--- TEXT PASSAGE Enclosed Below ---
All Oscar knew is that Howard Stands on Drift Wood in Big Water asked what Oscar had in the wax-paper bundle and when Howard Stands on Drift Wood in Big Water at a bite of Oscars presliced meat Howard Stands on Drift Wood in Big Water exclaimed, “Buhlowni! That’s delicious.”
Oscar also didn’t know Buhlowni was the local name for the meat of the island’s local, wild chickens, instead assuming the word had Italian roots. He liked the sound and agreed with Howard Stands on Drift Wood in Big Water. Bologna was delicious.
Encouraged at last that someone found value in presliced meat, instead of attending the scheduled business meeting, Oscar followed Howard Stands on Drift Wood in Big Water to grocery shacks all across the island providing samples of his meats and taking orders to sell it.
The locals loved Bologna, though they said Oscar was big bold for killing, and selling a protected species. Oscar wondered why the islanders venerated the rat, and perhaps the miscommunication would have been clarified if Sheriff Marcus hadn’t been called to arrest Oscar for killing the protected island chickens.
A Fugitive From the Law
Oscar, confused by the developments, did what any man at his tether’s end would do. He fled Sheriff Marcus. If the family mythos is to be believed, Howard Stands on Drift Wood in Big Water aided in Oscar’s escape by flinging Bologna in the Sheriff’s face.
--- End of Enclosed TEXT PASSAGE ---
--- RECORDS SHOWN Enclosed Below ---
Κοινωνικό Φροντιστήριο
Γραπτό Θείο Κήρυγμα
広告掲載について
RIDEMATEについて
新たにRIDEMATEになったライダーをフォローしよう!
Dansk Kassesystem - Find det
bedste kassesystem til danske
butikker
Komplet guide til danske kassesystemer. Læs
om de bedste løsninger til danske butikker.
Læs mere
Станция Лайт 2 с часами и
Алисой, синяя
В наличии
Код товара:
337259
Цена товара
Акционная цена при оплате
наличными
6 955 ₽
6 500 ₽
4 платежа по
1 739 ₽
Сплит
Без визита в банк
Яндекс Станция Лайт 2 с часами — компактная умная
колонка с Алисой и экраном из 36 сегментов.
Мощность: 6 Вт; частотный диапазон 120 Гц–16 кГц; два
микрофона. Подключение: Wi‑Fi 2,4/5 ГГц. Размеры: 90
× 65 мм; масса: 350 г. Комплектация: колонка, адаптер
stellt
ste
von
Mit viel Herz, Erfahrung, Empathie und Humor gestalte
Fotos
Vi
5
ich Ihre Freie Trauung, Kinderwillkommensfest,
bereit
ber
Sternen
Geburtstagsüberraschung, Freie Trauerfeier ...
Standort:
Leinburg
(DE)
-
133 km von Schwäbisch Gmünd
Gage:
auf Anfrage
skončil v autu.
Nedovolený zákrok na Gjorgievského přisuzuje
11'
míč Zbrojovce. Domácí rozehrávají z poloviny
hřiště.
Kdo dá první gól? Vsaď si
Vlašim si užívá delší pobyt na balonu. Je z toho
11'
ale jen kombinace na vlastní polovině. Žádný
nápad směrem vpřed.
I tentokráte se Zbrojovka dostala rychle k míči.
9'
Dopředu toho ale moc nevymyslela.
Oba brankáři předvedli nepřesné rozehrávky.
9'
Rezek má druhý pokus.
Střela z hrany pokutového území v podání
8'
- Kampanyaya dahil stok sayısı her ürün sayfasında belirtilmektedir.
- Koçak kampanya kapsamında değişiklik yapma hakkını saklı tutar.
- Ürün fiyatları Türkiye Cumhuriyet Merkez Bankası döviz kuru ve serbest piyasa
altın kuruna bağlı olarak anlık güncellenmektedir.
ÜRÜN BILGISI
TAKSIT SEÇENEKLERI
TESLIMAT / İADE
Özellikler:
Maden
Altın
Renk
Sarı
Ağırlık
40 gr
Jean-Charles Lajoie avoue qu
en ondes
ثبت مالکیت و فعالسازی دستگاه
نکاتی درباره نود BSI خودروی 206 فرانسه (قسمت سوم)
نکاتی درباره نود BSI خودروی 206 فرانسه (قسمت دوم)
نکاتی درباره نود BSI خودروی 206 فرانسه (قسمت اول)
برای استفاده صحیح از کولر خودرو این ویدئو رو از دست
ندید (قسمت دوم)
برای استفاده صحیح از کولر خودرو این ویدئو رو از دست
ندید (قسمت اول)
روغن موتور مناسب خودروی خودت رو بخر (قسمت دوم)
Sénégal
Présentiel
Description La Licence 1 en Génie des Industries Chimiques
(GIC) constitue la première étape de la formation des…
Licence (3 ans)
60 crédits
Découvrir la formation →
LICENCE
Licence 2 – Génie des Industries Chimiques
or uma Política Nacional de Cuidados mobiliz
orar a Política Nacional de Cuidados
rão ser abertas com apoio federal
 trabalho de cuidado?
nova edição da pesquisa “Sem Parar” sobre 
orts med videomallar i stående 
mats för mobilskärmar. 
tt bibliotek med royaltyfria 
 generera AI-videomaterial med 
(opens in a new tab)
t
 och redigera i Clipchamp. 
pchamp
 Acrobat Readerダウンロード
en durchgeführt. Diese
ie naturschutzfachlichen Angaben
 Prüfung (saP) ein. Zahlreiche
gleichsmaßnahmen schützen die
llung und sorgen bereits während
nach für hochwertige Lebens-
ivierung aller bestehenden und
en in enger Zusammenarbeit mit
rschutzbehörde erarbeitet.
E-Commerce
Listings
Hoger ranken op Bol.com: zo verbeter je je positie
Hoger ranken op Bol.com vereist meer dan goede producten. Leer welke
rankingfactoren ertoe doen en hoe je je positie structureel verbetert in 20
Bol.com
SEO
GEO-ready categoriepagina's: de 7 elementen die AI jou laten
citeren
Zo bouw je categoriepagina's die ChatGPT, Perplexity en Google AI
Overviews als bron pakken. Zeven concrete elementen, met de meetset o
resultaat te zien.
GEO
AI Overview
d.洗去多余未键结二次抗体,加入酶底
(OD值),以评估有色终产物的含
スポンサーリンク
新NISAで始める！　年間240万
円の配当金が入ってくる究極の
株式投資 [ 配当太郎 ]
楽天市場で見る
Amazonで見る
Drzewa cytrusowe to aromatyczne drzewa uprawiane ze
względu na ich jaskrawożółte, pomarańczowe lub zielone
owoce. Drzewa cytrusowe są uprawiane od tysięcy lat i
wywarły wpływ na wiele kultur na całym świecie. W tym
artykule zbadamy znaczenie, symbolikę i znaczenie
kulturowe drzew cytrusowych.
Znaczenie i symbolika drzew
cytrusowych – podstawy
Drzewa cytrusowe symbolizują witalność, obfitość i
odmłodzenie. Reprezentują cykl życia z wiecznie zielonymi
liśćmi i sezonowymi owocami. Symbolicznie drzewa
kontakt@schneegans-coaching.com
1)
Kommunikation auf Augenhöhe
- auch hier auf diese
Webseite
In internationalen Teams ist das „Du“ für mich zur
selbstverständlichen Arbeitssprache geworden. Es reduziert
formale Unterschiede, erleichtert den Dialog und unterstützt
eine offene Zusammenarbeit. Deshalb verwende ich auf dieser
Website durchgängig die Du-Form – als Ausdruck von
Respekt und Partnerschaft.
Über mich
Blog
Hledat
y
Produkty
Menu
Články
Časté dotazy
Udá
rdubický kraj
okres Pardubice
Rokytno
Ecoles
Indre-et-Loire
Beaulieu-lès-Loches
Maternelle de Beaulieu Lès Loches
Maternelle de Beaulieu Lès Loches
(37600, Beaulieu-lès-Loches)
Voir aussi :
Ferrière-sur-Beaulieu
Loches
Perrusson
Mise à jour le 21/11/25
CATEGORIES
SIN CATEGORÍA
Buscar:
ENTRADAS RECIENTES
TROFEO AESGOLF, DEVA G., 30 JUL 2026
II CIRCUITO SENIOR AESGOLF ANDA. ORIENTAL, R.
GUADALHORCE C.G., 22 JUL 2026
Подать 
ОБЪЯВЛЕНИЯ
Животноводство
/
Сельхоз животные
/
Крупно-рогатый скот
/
--- End of Enclosed RECORDS SHOWN ---
TO DO:
A) Name every character the Bologna passage identifies by name.
B) Quote the Bologna passage between "The locals loved" and "protected island chickens.", inclusive.
C) Answer these from the Bologna passage:
(i) What did Oscar assume about the origin of the word Buhlowni?
(ii) Who was called to arrest Oscar?
(iii) According to the family mythos, how did Howard Stands on Drift Wood in Big Water aid Oscar's escape?

TASK-BY-TASK ANSWERS:
A)
Oscar
Howard Stands on Drift Wood in Big Water
Sheriff Marcus

B)
The locals loved Bologna, though they said Oscar was big bold for killing, and selling a protected species. Oscar wondered why the islanders venerated the rat, and perhaps the miscommunication would have been clarified if Sheriff Marcus hadn’t been called to arrest Oscar for killing the protected island chickens.

C)
(i) He assumed the word had Italian roots.
(ii) Sheriff Marcus.
(iii) He flung Bologna in the Sheriff's face.